→ TASK DETAILS: Reproduce every one of the following entries verbatim, keeping the original wording, order, and line breaks.

Chart understanding data
--- START ---
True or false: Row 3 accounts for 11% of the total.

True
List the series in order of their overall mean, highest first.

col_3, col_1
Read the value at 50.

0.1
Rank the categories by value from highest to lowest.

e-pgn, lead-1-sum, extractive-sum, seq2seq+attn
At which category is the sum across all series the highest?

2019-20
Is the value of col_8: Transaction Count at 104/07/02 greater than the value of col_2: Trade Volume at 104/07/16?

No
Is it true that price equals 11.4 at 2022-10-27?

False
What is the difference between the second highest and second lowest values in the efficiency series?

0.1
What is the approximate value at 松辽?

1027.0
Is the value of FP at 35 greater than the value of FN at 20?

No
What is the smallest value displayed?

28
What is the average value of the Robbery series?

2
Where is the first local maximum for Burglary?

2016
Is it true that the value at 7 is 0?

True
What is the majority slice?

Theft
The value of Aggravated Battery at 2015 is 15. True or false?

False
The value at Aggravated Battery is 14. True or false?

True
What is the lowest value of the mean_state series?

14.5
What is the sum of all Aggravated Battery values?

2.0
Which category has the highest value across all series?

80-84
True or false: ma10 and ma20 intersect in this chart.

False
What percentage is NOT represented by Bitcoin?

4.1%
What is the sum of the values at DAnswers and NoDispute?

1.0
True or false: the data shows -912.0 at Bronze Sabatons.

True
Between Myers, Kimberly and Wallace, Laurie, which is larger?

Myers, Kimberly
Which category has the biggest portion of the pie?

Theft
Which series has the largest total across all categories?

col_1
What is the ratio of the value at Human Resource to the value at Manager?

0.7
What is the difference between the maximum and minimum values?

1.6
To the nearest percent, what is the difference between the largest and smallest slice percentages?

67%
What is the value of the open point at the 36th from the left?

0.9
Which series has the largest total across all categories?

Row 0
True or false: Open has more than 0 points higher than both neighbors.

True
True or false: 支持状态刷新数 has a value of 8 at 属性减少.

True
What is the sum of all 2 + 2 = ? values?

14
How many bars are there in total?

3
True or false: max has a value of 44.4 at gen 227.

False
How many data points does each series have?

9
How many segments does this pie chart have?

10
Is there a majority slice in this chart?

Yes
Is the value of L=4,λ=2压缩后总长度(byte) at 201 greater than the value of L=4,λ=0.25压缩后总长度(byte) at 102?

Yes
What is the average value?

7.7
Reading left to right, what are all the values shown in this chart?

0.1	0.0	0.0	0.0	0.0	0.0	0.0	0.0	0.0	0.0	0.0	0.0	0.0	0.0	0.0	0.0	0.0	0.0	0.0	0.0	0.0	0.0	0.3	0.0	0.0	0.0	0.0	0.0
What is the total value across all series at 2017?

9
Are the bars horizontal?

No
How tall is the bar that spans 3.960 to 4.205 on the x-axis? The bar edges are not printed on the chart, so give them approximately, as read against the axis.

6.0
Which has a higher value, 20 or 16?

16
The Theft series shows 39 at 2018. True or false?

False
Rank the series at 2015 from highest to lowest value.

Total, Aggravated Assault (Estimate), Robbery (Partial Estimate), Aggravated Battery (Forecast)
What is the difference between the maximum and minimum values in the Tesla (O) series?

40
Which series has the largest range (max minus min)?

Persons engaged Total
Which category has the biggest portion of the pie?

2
--- END ---
→ WRITTEN ANSWER:
True or false: Row 3 accounts for 11% of the total.

True
List the series in order of their overall mean, highest first.

col_3, col_1
Read the value at 50.

0.1
Rank the categories by value from highest to lowest.

e-pgn, lead-1-sum, extractive-sum, seq2seq+attn
At which category is the sum across all series the highest?

2019-20
Is the value of col_8: Transaction Count at 104/07/02 greater than the value of col_2: Trade Volume at 104/07/16?

No
Is it true that price equals 11.4 at 2022-10-27?

False
What is the difference between the second highest and second lowest values in the efficiency series?

0.1
What is the approximate value at 松辽?

1027.0
Is the value of FP at 35 greater than the value of FN at 20?

No
What is the smallest value displayed?

28
What is the average value of the Robbery series?

2
Where is the first local maximum for Burglary?

2016
Is it true that the value at 7 is 0?

True
What is the majority slice?

Theft
The value of Aggravated Battery at 2015 is 15. True or false?

False
The value at Aggravated Battery is 14. True or false?

True
What is the lowest value of the mean_state series?

14.5
What is the sum of all Aggravated Battery values?

2.0
Which category has the highest value across all series?

80-84
True or false: ma10 and ma20 intersect in this chart.

False
What percentage is NOT represented by Bitcoin?

4.1%
What is the sum of the values at DAnswers and NoDispute?

1.0
True or false: the data shows -912.0 at Bronze Sabatons.

True
Between Myers, Kimberly and Wallace, Laurie, which is larger?

Myers, Kimberly
Which category has the biggest portion of the pie?

Theft
Which series has the largest total across all categories?

col_1
What is the ratio of the value at Human Resource to the value at Manager?

0.7
What is the difference between the maximum and minimum values?

1.6
To the nearest percent, what is the difference between the largest and smallest slice percentages?

67%
What is the value of the open point at the 36th from the left?

0.9
Which series has the largest total across all categories?

Row 0
True or false: Open has more than 0 points higher than both neighbors.

True
True or false: 支持状态刷新数 has a value of 8 at 属性减少.

True
What is the sum of all 2 + 2 = ? values?

14
How many bars are there in total?

3
True or false: max has a value of 44.4 at gen 227.

False
How many data points does each series have?

9
How many segments does this pie chart have?

10
Is there a majority slice in this chart?

Yes
Is the value of L=4,λ=2压缩后总长度(byte) at 201 greater than the value of L=4,λ=0.25压缩后总长度(byte) at 102?

Yes
What is the average value?

7.7
Reading left to right, what are all the values shown in this chart?

0.1	0.0	0.0	0.0	0.0	0.0	0.0	0.0	0.0	0.0	0.0	0.0	0.0	0.0	0.0	0.0	0.0	0.0	0.0	0.0	0.0	0.0	0.3	0.0	0.0	0.0	0.0	0.0
What is the total value across all series at 2017?

9
Are the bars horizontal?

No
How tall is the bar that spans 3.960 to 4.205 on the x-axis? The bar edges are not printed on the chart, so give them approximately, as read against the axis.

6.0
Which has a higher value, 20 or 16?

16
The Theft series shows 39 at 2018. True or false?

False
Rank the series at 2015 from highest to lowest value.

Total, Aggravated Assault (Estimate), Robbery (Partial Estimate), Aggravated Battery (Forecast)
What is the difference between the maximum and minimum values in the Tesla (O) series?

40
Which series has the largest range (max minus min)?

Persons engaged Total
Which category has the biggest portion of the pie?

2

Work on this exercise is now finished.